- THE PROBLEM
Please set down every entry again exactly as it stands, without the pictures.

======

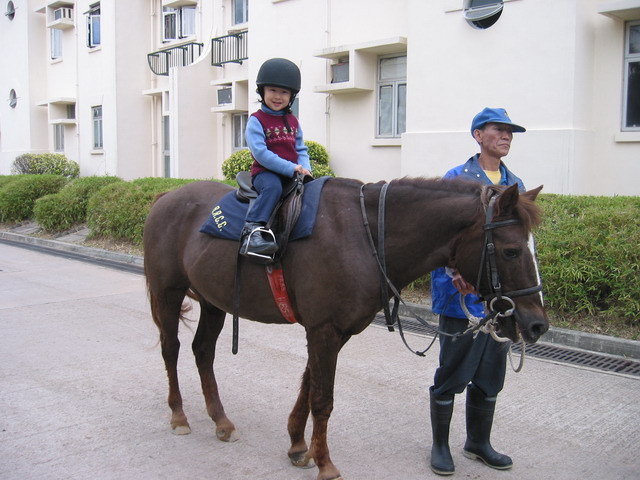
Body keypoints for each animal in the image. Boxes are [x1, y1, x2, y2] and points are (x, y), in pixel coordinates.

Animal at [143, 176, 548, 480]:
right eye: (511, 250)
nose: (536, 324)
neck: (364, 235)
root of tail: (166, 198)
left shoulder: (332, 332)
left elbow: (309, 386)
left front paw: (298, 445)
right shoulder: (323, 330)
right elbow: (323, 399)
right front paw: (324, 463)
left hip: (214, 302)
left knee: (202, 352)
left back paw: (221, 420)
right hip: (168, 293)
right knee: (171, 349)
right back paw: (178, 415)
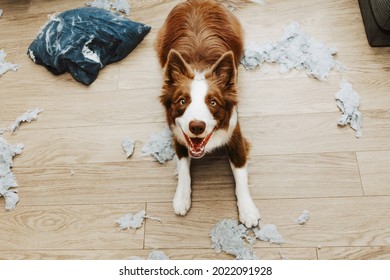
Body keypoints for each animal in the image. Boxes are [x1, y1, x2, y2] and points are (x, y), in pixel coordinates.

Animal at [155, 0, 258, 228]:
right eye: (182, 101)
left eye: (212, 102)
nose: (196, 126)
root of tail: (197, 1)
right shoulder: (178, 132)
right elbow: (183, 165)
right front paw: (181, 198)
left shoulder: (235, 134)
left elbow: (241, 173)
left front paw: (247, 210)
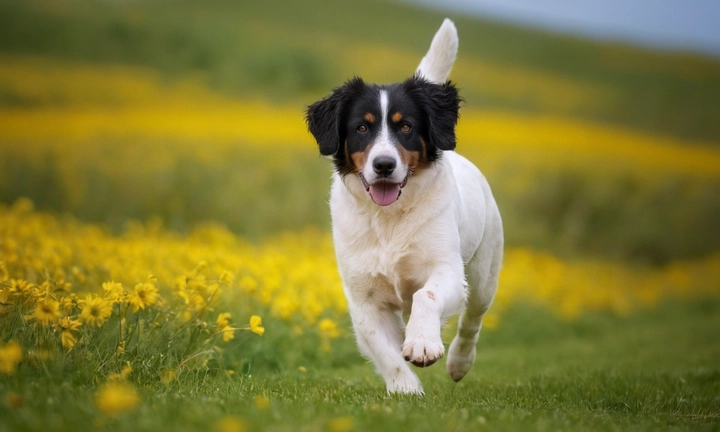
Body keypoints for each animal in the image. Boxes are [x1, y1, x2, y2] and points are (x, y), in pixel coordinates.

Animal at [306, 17, 504, 394]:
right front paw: (406, 389)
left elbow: (428, 296)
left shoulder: (447, 269)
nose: (384, 165)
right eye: (362, 127)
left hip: (483, 275)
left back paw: (459, 362)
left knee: (472, 320)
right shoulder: (363, 296)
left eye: (407, 127)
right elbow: (383, 349)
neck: (388, 219)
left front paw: (424, 344)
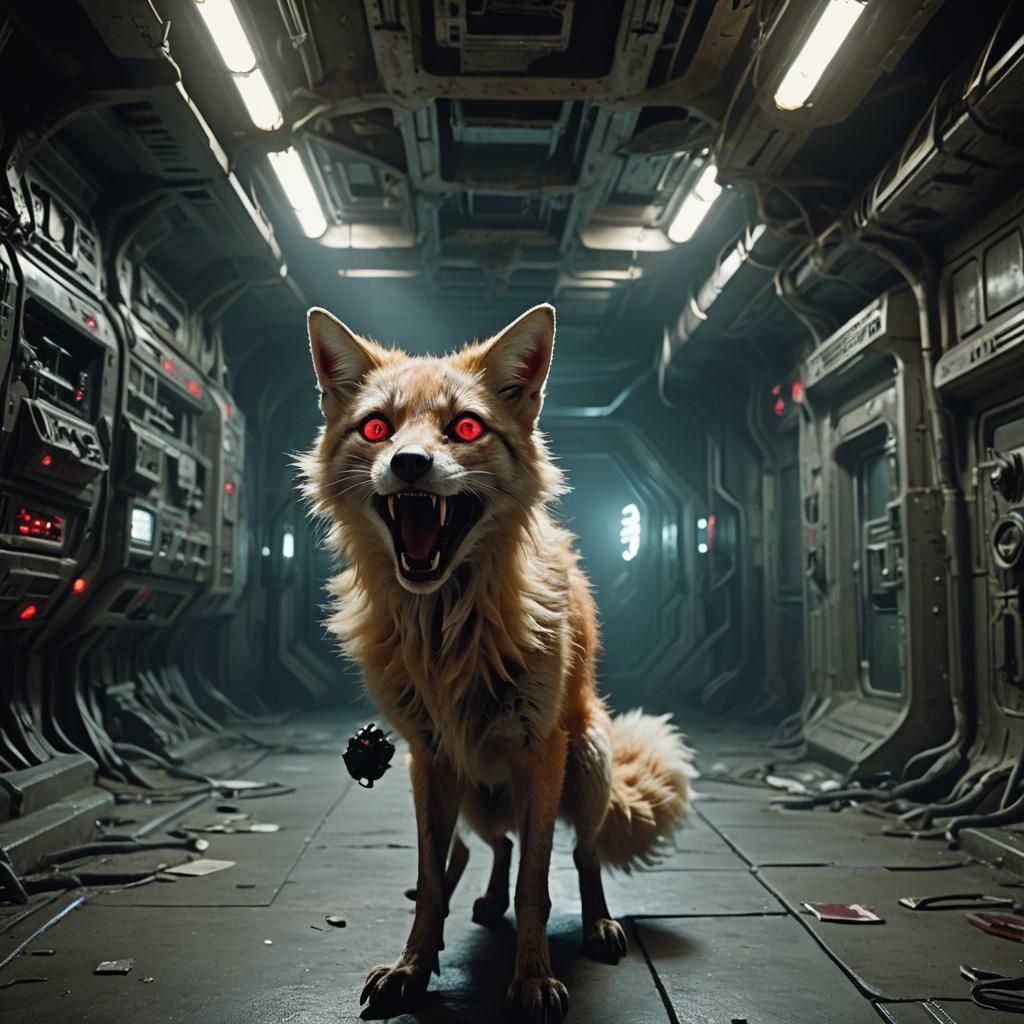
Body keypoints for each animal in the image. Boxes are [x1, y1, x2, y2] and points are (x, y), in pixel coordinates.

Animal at [299, 302, 695, 1023]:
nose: (409, 463)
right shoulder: (427, 755)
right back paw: (480, 898)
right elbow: (431, 880)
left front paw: (532, 977)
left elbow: (538, 884)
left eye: (465, 427)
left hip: (587, 762)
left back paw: (598, 924)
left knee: (582, 855)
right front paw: (412, 968)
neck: (447, 634)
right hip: (472, 793)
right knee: (490, 846)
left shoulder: (540, 750)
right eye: (376, 427)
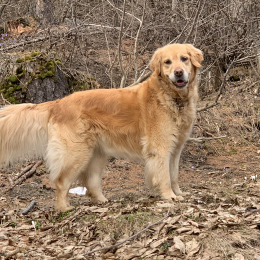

======

- ANSWER TO THE EXERCISE
Body keypoints for each animal in the image. Boxes are [x1, y1, x2, y2] and points are (x, y), in pixel coordinates.

Animal at [143, 176, 548, 480]:
right eye: (511, 250)
nose: (536, 324)
neck: (364, 235)
root of tail: (166, 198)
left shoulder: (332, 332)
left elbow: (309, 386)
left front paw: (298, 445)
right shoulder: (323, 330)
right elbow: (323, 399)
right front paw: (324, 463)
left hip: (214, 302)
left knee: (202, 352)
left back paw: (221, 420)
right hip: (168, 293)
right knee: (171, 349)
right back paw: (178, 415)
Body keypoints for each animal in the image. Boxes are [x1, y1, x2, y2] and points are (x, y), in pixel coordinates.

Animal at [155, 0, 258, 228]:
right eye: (182, 101)
left eye: (212, 102)
nose: (196, 126)
root of tail: (197, 1)
right shoulder: (178, 132)
right elbow: (183, 165)
right front paw: (181, 198)
left shoulder: (235, 134)
left elbow: (241, 173)
left front paw: (247, 210)
Body keypoints for each animal in the image. Boxes are [x1, y1, x2, y2] and points are (x, y), in pixel coordinates.

Animal at [306, 17, 504, 394]:
right front paw: (406, 389)
left elbow: (428, 296)
left shoulder: (447, 269)
nose: (384, 165)
right eye: (362, 127)
left hip: (483, 275)
left back paw: (459, 362)
left knee: (472, 320)
right shoulder: (363, 296)
left eye: (407, 127)
right elbow: (383, 349)
neck: (388, 219)
left front paw: (424, 344)
Body keypoints for each animal in the image. Boxes are [x1, y1, x2, y2] and points are (x, y), in pixel coordinates.

Animal at [299, 302, 695, 1023]:
nose: (409, 463)
right shoulder: (427, 755)
right back paw: (480, 898)
right elbow: (431, 880)
left front paw: (532, 977)
left elbow: (538, 884)
left eye: (465, 427)
left hip: (587, 762)
left back paw: (598, 924)
left knee: (582, 855)
right front paw: (412, 968)
neck: (447, 634)
right hip: (472, 793)
right knee: (490, 846)
left shoulder: (540, 750)
right eye: (376, 427)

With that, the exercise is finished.